Pointing out that the jurisdiction of the court to review the detention of a child under the 1908 Act no longer exists, the judge continued:
“If, in accordance with the Finn analysis, a sentence has indeed been imposed and the person concerned is serving it, from where could the sentencing judge derive a power to order their release? That is the point at which the Article 13.6 issue arises — such an order would amount to the exercise of a power to remit or commute that has not been conferred on the courts.”
On that basis, the court was satisfied that the trial judge did not have a power to order a review date.
Turning to the issue of whether suspended sentences could be lawfully in relation to detention, Ms Justice O’Malley confirmed, having regard to inter alia the “general powers” of the sentencing court and the express powers of the Court of Appeal pursuant to s.3 of the Criminal Procedure Act 1993 (as amended) to deal with persons who have “aged out” during the court process, that there was nothing to prevent the sentencing court from suspending part of the period composed of imprisonment in accordance with s.99 of the Criminal Justice Act 2006.

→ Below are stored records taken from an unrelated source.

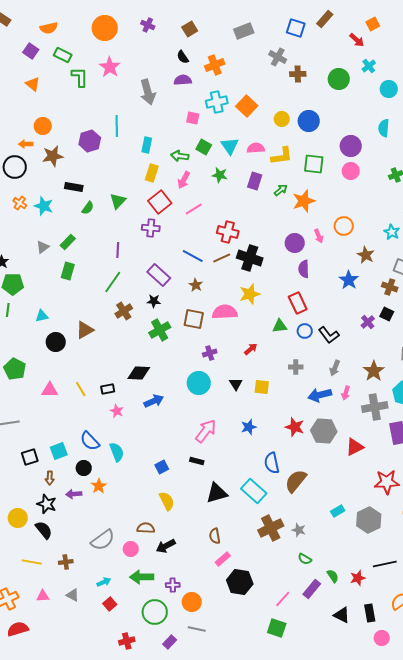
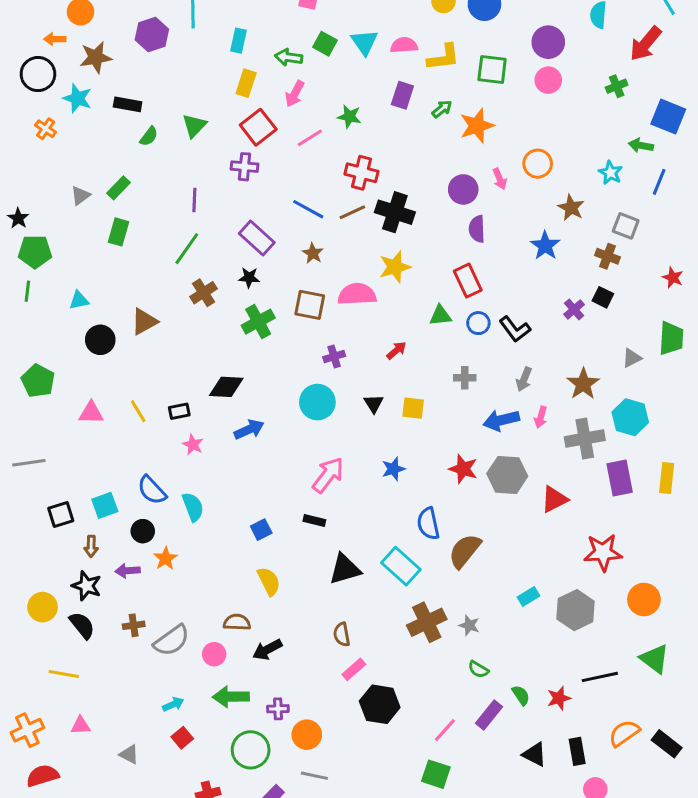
green star: (220, 175) -> (349, 117), moved
cyan star: (44, 206) -> (77, 98), moved
brown cross: (66, 562) -> (134, 625), moved
gray triangle: (73, 595) -> (129, 754), moved

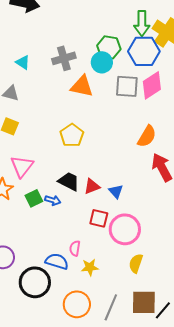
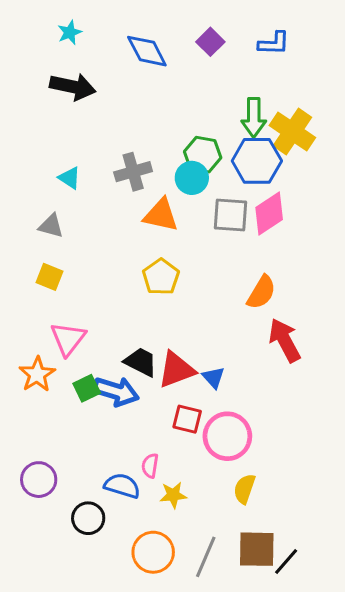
yellow pentagon: (72, 135) -> (161, 277), moved
red triangle: (92, 186) -> (176, 370), size x1.5
blue arrow: (53, 200) -> (116, 391), size x1.8
black circle: (35, 282) -> (88, 518), size x0.7

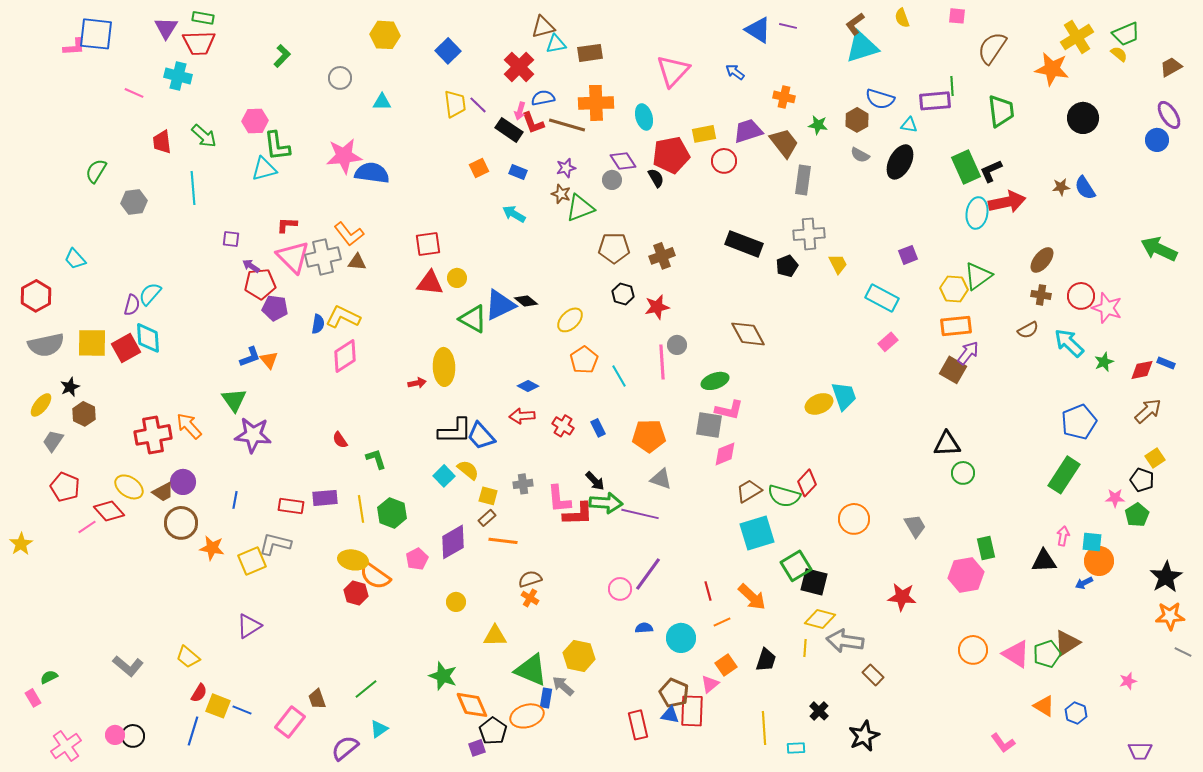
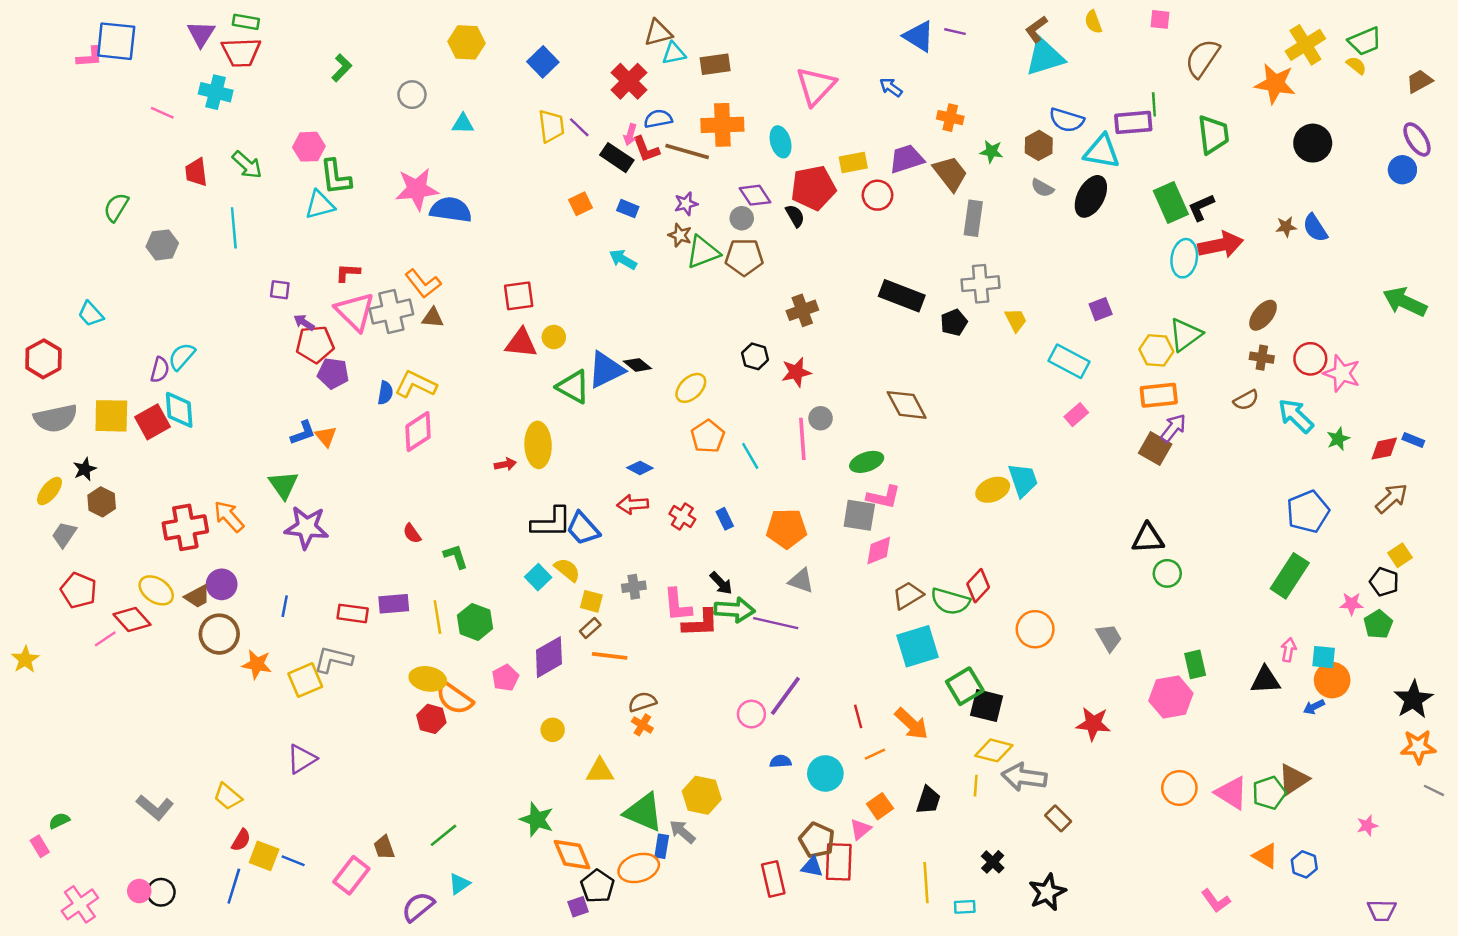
cyan triangle: (909, 125) -> (1102, 152), size x1.8
brown pentagon: (614, 248) -> (744, 257), moved

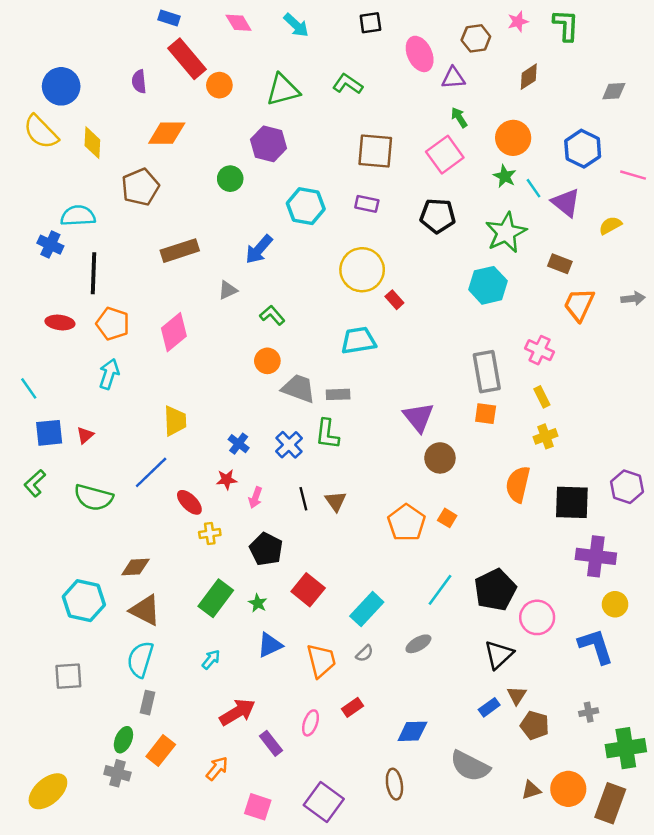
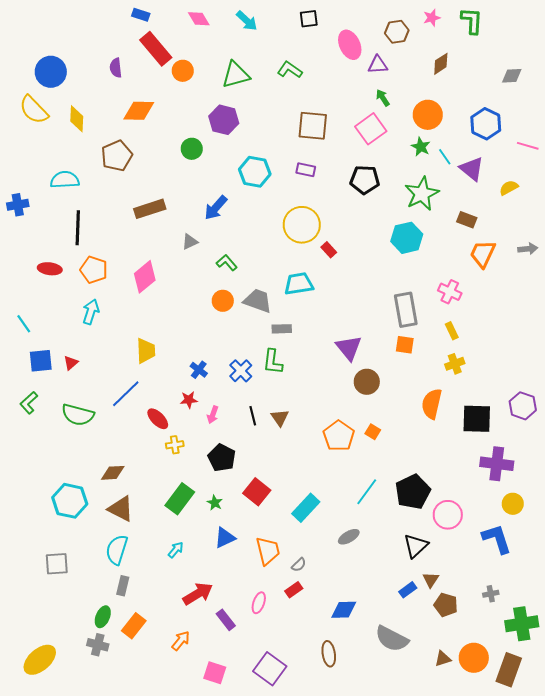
blue cross: (50, 245) -> (18, 205), moved, turned -35
gray trapezoid: (299, 388) -> (258, 301), moved
gray semicircle: (364, 653) -> (299, 565), moved

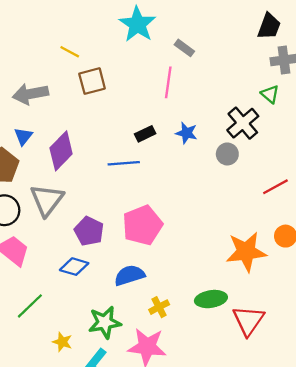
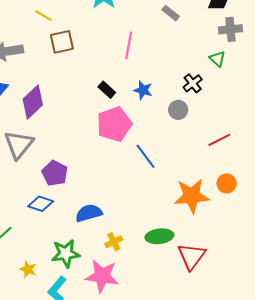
gray rectangle: (184, 48) -> (171, 13), moved
black cross: (243, 123) -> (193, 83), size x0.7
black rectangle: (145, 134) -> (107, 90), turned 66
blue line: (124, 163) -> (146, 156), moved, turned 56
pink pentagon: (142, 225) -> (114, 124), moved

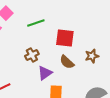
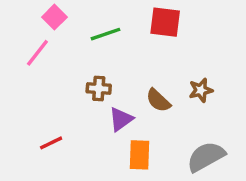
red square: (65, 38) -> (165, 22), moved
brown cross: (32, 55) -> (99, 89), turned 32

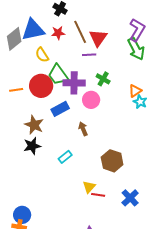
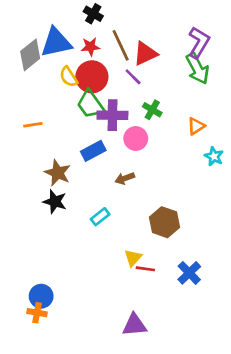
red triangle: (98, 38) -> (145, 53), turned 30
purple line: (89, 55) -> (133, 77), turned 48
red circle: (41, 86) -> (92, 77), moved
cyan star: (140, 102) -> (214, 156), moved
brown arrow: (83, 129) -> (125, 178), turned -88
black star: (32, 146) -> (55, 202), turned 30

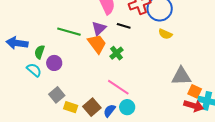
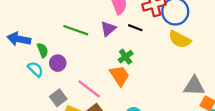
yellow semicircle: (165, 34) -> (180, 39), size x1.5
orange trapezoid: (97, 44) -> (119, 76), moved
green semicircle: (40, 52) -> (43, 50), turned 136
pink line: (118, 87) -> (89, 89), moved

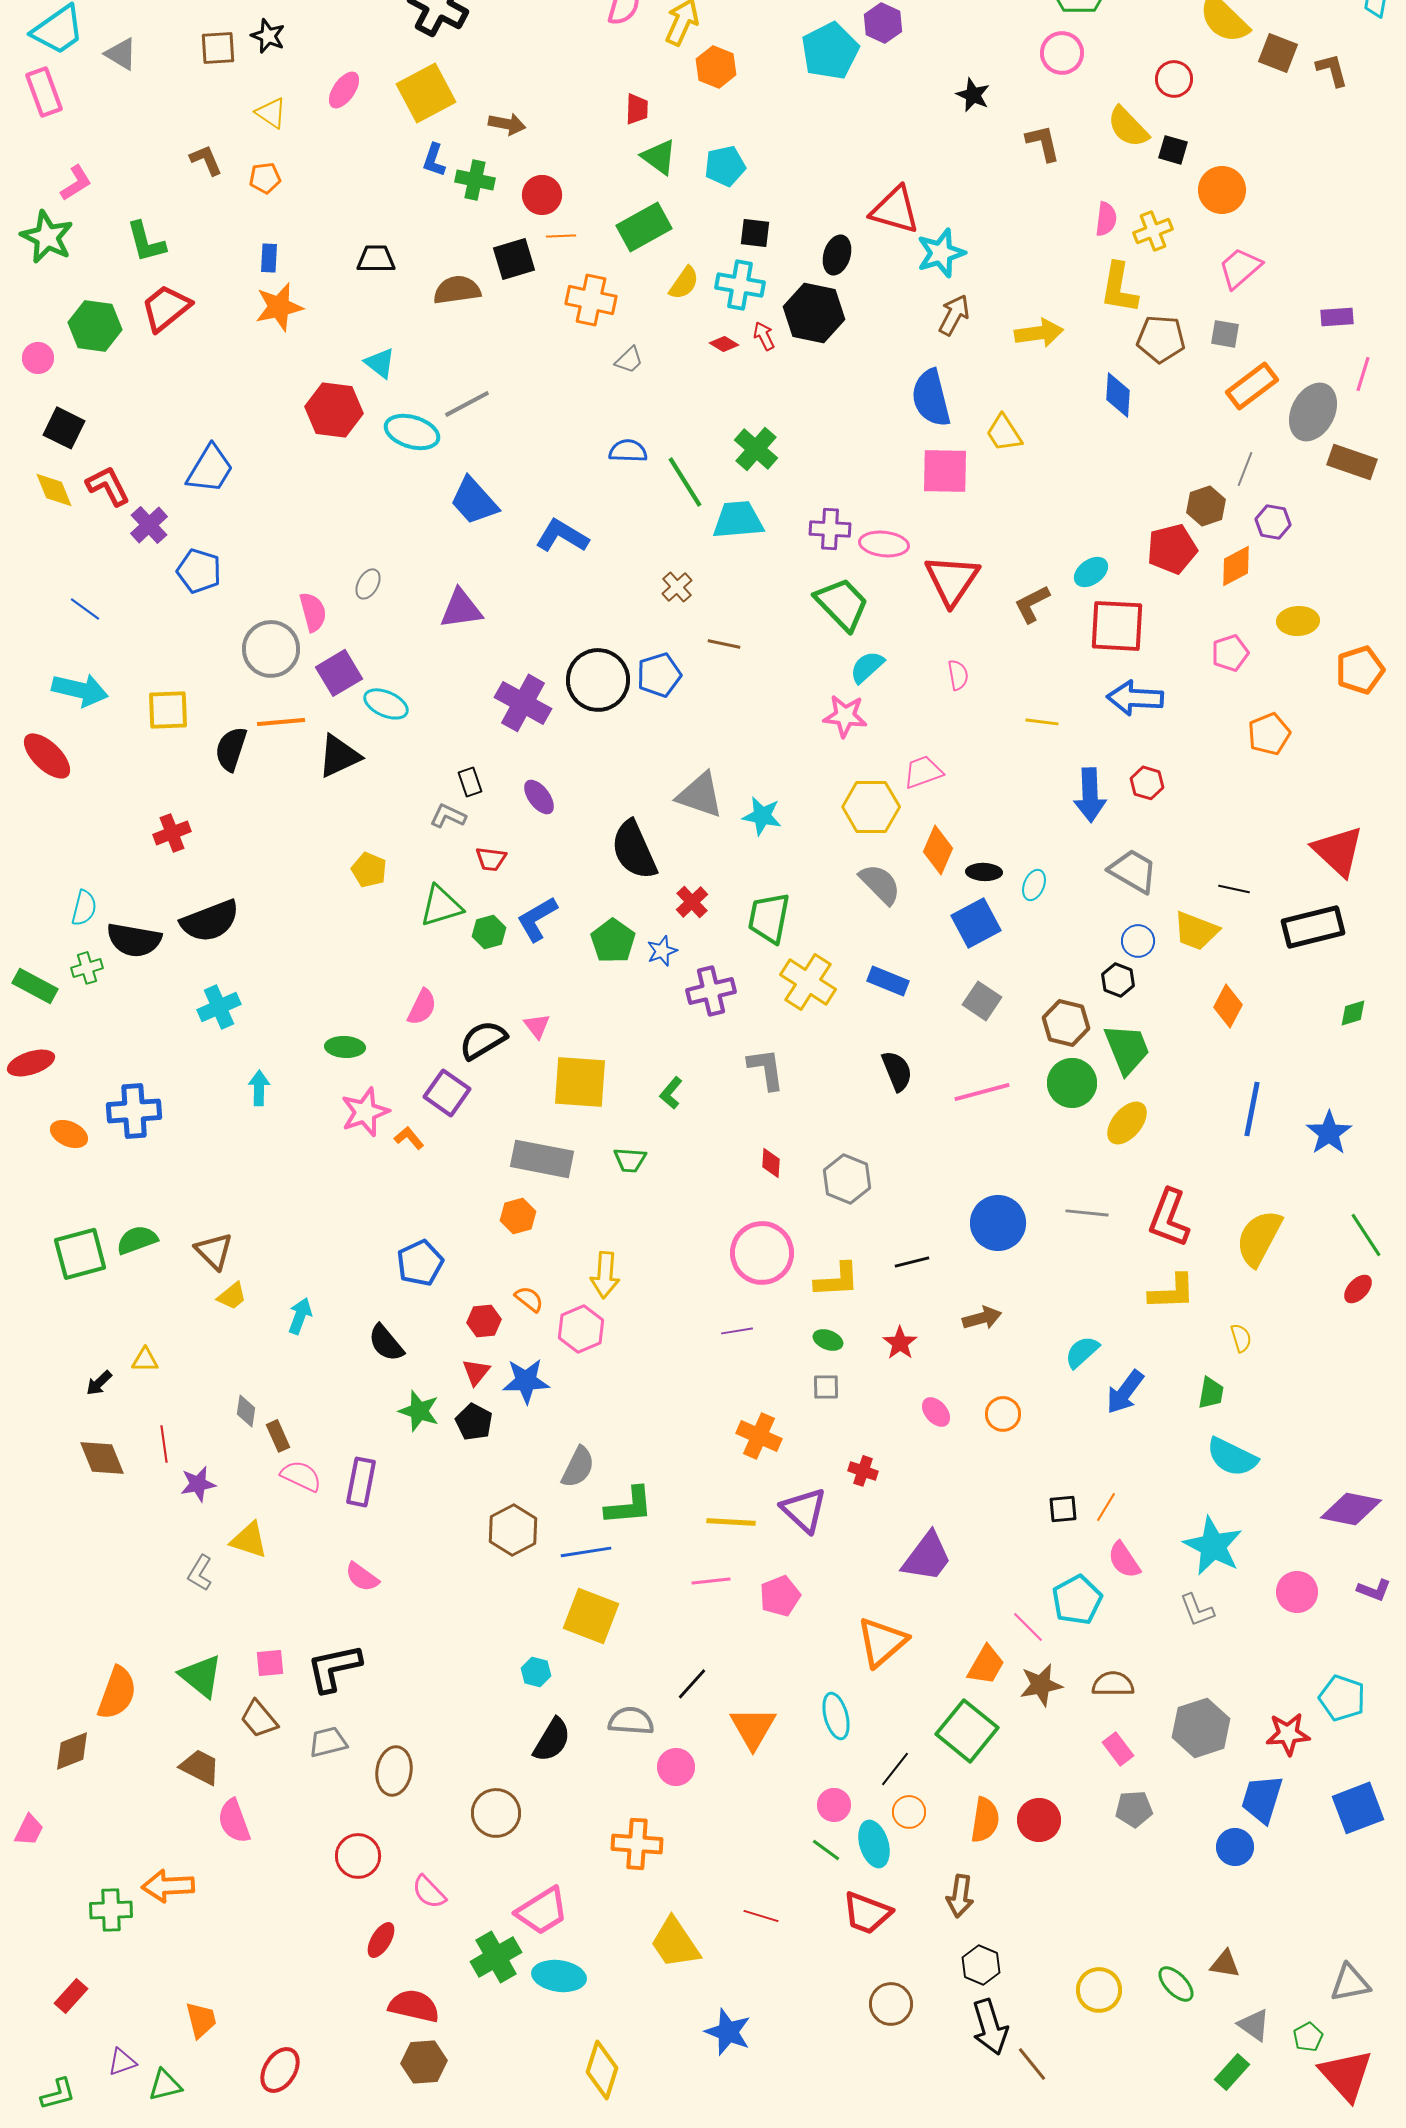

As to the propriety of imposing a life sentence on a child, the court considered that having regard to the protected status of children, “a life sentence should be imposed on a child only in exceptional cases where the evidence shows that the child’s intentions and actions can fairly be equated with those of an adult”.
Ms Justice O’Malley explained that evidence of premeditation, planned efforts to conceal guilt, intention luring or exploitation of the victim, or an intention to inflict sexual violence or brutal physical violence could demonstrate such “adult levels” of planning and foresight as to consequences, to be contrasted with evidence demonstrating that death was caused by “an impulsive, angry lashing out by a child”.
The judge pointed out that while offenders subject to a life sentence have potential recourse after 12 years to the processes of the Parole Act 2019, the threshold was the same for those who committed an offence in childhood as for adult offenders and so sufficient recognition was not given to the status of childhood and to the principles in respect of sentencing children.
In this regard, the Supreme Court emphasised that this aspect “should be the subject of urgent reconsideration by the legislature”.
The court expressed difficulty with the correctness of suspend a life sentence either in whole or in part where this did not appear to be contemplated by s.99 of the 2006 Act which requires consecutive sentences to be imposed where a person reoffends while subject to a suspended sentence.
Ms Justice O’Malley concluded that other than in exceptional cases which merit a life sentence, the most appropriate form of sentence for a child convicted of murder is a determinate one with a part-suspended element, with the “length of the custodial element should be tailored to reflect the age of the child at the time of the offence”.
Conclusion
Accordingly, the Supreme Court indicated that it would allow the appellant’s appeal against his sentence and indicated that remittal to the Court of Appeal would be appropriate, inviting the parties to make submissions as to the appropriate final orders.
The court also allowed the element of the appellant’s appeal relating to his anonymity under s.93 of the 2001 Act having regard to its conclusions in a case heard at the same time as his appeal, People (DPP) v. P.B. [2025] IESC 12, finding that the appellant was entitled to retain his anonymity despite having “aged out” during the criminal process and that his identity could not be publicly reported.